━━ Records for the exercise

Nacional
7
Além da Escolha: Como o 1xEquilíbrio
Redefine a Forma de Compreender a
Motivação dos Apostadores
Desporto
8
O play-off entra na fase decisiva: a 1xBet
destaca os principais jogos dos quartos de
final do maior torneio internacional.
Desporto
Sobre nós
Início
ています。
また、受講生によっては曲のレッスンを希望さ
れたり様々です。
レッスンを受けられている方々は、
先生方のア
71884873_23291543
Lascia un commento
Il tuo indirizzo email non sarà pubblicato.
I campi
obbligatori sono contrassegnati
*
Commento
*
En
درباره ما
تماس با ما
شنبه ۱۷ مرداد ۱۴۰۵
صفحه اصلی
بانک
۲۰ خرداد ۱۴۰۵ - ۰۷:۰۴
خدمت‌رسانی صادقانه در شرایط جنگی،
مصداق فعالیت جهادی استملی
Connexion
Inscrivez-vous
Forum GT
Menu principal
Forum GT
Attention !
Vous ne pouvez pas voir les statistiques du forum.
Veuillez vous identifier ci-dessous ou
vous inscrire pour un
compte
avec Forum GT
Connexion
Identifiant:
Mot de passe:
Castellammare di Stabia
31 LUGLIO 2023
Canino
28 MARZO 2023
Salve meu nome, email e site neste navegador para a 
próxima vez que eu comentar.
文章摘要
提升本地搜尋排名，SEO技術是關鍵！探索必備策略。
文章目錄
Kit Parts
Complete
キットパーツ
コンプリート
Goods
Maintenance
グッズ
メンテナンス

━━━━

**Work item:** Look through the listing, and copy each line that contains the word "email".

**Solution to the problem:**
Il tuo indirizzo email non sarà pubblicato.
Salve meu nome, email e site neste navegador para a 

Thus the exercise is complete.